## What the task requires
Copy each line of all the entries below word for word, keeping the same order.

╔══

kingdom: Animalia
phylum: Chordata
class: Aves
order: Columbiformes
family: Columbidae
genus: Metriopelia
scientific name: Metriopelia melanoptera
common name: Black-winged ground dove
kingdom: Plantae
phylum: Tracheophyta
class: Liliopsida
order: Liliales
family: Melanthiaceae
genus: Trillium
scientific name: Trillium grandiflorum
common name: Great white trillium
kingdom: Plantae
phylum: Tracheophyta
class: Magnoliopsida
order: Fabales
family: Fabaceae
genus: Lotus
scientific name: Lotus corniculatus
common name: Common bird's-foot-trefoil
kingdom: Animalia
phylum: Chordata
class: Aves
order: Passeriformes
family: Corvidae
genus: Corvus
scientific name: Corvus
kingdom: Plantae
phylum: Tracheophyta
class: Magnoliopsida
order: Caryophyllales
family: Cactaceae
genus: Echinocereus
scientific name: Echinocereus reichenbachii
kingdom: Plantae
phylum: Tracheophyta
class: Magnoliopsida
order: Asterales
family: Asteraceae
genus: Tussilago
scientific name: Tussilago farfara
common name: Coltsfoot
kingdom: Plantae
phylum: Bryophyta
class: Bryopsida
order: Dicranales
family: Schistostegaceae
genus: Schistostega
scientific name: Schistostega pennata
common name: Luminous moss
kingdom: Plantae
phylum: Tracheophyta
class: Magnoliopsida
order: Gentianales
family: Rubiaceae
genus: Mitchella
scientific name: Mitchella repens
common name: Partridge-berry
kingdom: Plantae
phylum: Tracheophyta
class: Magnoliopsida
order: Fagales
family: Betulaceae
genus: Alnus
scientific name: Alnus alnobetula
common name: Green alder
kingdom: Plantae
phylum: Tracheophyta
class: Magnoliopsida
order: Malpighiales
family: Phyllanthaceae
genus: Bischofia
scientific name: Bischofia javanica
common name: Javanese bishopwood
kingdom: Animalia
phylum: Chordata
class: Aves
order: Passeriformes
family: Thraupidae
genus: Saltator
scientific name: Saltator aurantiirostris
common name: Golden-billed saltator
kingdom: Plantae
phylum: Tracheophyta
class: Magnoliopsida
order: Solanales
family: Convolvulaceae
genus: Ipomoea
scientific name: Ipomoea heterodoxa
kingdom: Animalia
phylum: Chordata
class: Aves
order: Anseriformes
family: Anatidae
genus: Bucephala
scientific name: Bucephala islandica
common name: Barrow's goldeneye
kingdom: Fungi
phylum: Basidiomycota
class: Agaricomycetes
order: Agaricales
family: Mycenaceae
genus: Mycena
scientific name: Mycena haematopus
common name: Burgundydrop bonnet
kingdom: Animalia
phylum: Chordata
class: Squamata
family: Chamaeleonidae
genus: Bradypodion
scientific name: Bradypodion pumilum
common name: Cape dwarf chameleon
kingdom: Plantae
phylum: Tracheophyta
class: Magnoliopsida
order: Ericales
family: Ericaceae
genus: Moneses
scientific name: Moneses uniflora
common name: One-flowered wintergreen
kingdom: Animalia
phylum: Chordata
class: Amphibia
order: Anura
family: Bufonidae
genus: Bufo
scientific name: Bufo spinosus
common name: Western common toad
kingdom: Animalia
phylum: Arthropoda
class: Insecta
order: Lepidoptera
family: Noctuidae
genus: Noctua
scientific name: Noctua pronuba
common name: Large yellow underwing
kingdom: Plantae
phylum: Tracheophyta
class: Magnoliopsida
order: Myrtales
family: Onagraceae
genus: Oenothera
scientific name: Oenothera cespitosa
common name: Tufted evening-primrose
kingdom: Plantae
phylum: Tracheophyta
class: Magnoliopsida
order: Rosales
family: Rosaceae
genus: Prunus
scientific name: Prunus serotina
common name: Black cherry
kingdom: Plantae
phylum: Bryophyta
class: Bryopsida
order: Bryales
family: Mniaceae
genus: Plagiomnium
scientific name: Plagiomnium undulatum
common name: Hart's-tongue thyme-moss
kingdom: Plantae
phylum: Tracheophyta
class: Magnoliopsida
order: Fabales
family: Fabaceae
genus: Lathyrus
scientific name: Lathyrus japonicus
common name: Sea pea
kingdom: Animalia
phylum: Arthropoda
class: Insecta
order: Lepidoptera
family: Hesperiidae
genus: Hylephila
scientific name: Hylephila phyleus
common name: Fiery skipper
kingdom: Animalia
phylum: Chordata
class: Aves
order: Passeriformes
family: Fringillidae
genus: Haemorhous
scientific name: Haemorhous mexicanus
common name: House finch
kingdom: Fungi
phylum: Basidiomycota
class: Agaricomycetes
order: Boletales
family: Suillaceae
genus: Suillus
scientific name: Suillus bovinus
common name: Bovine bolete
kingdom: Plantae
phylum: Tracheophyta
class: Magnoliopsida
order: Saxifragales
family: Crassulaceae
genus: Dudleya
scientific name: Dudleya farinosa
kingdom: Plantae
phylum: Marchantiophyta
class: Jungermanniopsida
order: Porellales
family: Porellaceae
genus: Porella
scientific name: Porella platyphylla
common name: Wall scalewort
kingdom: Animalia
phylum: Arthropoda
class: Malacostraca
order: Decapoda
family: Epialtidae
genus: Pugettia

╚══

## Answer to this task
kingdom: Animalia
phylum: Chordata
class: Aves
order: Columbiformes
family: Columbidae
genus: Metriopelia
scientific name: Metriopelia melanoptera
common name: Black-winged ground dove
kingdom: Plantae
phylum: Tracheophyta
class: Liliopsida
order: Liliales
family: Melanthiaceae
genus: Trillium
scientific name: Trillium grandiflorum
common name: Great white trillium
kingdom: Plantae
phylum: Tracheophyta
class: Magnoliopsida
order: Fabales
family: Fabaceae
genus: Lotus
scientific name: Lotus corniculatus
common name: Common bird's-foot-trefoil
kingdom: Animalia
phylum: Chordata
class: Aves
order: Passeriformes
family: Corvidae
genus: Corvus
scientific name: Corvus
kingdom: Plantae
phylum: Tracheophyta
class: Magnoliopsida
order: Caryophyllales
family: Cactaceae
genus: Echinocereus
scientific name: Echinocereus reichenbachii
kingdom: Plantae
phylum: Tracheophyta
class: Magnoliopsida
order: Asterales
family: Asteraceae
genus: Tussilago
scientific name: Tussilago farfara
common name: Coltsfoot
kingdom: Plantae
phylum: Bryophyta
class: Bryopsida
order: Dicranales
family: Schistostegaceae
genus: Schistostega
scientific name: Schistostega pennata
common name: Luminous moss
kingdom: Plantae
phylum: Tracheophyta
class: Magnoliopsida
order: Gentianales
family: Rubiaceae
genus: Mitchella
scientific name: Mitchella repens
common name: Partridge-berry
kingdom: Plantae
phylum: Tracheophyta
class: Magnoliopsida
order: Fagales
family: Betulaceae
genus: Alnus
scientific name: Alnus alnobetula
common name: Green alder
kingdom: Plantae
phylum: Tracheophyta
class: Magnoliopsida
order: Malpighiales
family: Phyllanthaceae
genus: Bischofia
scientific name: Bischofia javanica
common name: Javanese bishopwood
kingdom: Animalia
phylum: Chordata
class: Aves
order: Passeriformes
family: Thraupidae
genus: Saltator
scientific name: Saltator aurantiirostris
common name: Golden-billed saltator
kingdom: Plantae
phylum: Tracheophyta
class: Magnoliopsida
order: Solanales
family: Convolvulaceae
genus: Ipomoea
scientific name: Ipomoea heterodoxa
kingdom: Animalia
phylum: Chordata
class: Aves
order: Anseriformes
family: Anatidae
genus: Bucephala
scientific name: Bucephala islandica
common name: Barrow's goldeneye
kingdom: Fungi
phylum: Basidiomycota
class: Agaricomycetes
order: Agaricales
family: Mycenaceae
genus: Mycena
scientific name: Mycena haematopus
common name: Burgundydrop bonnet
kingdom: Animalia
phylum: Chordata
class: Squamata
family: Chamaeleonidae
genus: Bradypodion
scientific name: Bradypodion pumilum
common name: Cape dwarf chameleon
kingdom: Plantae
phylum: Tracheophyta
class: Magnoliopsida
order: Ericales
family: Ericaceae
genus: Moneses
scientific name: Moneses uniflora
common name: One-flowered wintergreen
kingdom: Animalia
phylum: Chordata
class: Amphibia
order: Anura
family: Bufonidae
genus: Bufo
scientific name: Bufo spinosus
common name: Western common toad
kingdom: Animalia
phylum: Arthropoda
class: Insecta
order: Lepidoptera
family: Noctuidae
genus: Noctua
scientific name: Noctua pronuba
common name: Large yellow underwing
kingdom: Plantae
phylum: Tracheophyta
class: Magnoliopsida
order: Myrtales
family: Onagraceae
genus: Oenothera
scientific name: Oenothera cespitosa
common name: Tufted evening-primrose
kingdom: Plantae
phylum: Tracheophyta
class: Magnoliopsida
order: Rosales
family: Rosaceae
genus: Prunus
scientific name: Prunus serotina
common name: Black cherry
kingdom: Plantae
phylum: Bryophyta
class: Bryopsida
order: Bryales
family: Mniaceae
genus: Plagiomnium
scientific name: Plagiomnium undulatum
common name: Hart's-tongue thyme-moss
kingdom: Plantae
phylum: Tracheophyta
class: Magnoliopsida
order: Fabales
family: Fabaceae
genus: Lathyrus
scientific name: Lathyrus japonicus
common name: Sea pea
kingdom: Animalia
phylum: Arthropoda
class: Insecta
order: Lepidoptera
family: Hesperiidae
genus: Hylephila
scientific name: Hylephila phyleus
common name: Fiery skipper
kingdom: Animalia
phylum: Chordata
class: Aves
order: Passeriformes
family: Fringillidae
genus: Haemorhous
scientific name: Haemorhous mexicanus
common name: House finch
kingdom: Fungi
phylum: Basidiomycota
class: Agaricomycetes
order: Boletales
family: Suillaceae
genus: Suillus
scientific name: Suillus bovinus
common name: Bovine bolete
kingdom: Plantae
phylum: Tracheophyta
class: Magnoliopsida
order: Saxifragales
family: Crassulaceae
genus: Dudleya
scientific name: Dudleya farinosa
kingdom: Plantae
phylum: Marchantiophyta
class: Jungermanniopsida
order: Porellales
family: Porellaceae
genus: Porella
scientific name: Porella platyphylla
common name: Wall scalewort
kingdom: Animalia
phylum: Arthropoda
class: Malacostraca
order: Decapoda
family: Epialtidae
genus: Pugettia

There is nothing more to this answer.